### Given information
----

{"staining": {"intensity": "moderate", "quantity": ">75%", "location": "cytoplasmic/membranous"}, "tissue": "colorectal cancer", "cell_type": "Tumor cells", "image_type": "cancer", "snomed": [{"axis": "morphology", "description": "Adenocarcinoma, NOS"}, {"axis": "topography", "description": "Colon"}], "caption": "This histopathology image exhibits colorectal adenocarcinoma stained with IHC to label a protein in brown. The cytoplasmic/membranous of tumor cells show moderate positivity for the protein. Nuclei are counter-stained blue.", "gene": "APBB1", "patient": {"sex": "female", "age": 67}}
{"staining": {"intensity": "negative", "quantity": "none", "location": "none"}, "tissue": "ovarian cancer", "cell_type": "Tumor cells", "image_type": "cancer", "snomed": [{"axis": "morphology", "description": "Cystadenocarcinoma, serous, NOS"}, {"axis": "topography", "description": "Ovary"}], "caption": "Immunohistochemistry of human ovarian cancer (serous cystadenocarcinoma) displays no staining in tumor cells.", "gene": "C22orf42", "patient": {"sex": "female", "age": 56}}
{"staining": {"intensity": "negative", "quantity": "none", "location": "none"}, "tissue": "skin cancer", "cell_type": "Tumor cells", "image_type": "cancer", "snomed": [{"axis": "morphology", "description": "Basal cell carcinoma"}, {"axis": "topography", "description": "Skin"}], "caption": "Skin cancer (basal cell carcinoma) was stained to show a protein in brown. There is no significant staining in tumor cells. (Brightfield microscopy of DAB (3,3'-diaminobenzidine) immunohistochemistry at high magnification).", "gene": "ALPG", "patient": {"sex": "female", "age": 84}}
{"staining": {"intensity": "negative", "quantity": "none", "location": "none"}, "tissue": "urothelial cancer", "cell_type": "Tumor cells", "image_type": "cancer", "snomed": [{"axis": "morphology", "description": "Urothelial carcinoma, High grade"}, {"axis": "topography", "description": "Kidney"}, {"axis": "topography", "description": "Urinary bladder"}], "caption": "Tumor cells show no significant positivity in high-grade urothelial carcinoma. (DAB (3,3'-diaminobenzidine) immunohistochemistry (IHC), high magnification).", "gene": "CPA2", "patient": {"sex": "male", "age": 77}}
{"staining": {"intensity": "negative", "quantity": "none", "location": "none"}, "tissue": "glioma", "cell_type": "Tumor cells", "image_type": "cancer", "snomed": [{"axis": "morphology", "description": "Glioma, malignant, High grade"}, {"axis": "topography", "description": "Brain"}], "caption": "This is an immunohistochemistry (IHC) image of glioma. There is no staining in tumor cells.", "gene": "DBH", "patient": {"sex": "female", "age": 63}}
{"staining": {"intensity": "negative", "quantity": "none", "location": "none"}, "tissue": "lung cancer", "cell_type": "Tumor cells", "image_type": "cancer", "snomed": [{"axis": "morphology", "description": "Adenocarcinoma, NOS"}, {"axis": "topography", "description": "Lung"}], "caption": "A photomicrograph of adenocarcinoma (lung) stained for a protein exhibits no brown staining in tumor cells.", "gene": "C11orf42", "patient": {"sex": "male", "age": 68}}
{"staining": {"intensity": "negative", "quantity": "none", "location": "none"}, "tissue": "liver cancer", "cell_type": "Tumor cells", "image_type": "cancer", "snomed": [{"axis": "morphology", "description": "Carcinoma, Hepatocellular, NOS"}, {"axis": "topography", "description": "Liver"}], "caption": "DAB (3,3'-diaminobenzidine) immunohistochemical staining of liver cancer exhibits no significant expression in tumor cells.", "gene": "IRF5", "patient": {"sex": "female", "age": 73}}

----

### Exercise details
Count how many of the lines in the material include the word "positivity", and state that number without anything else.

### Output for this exercise
2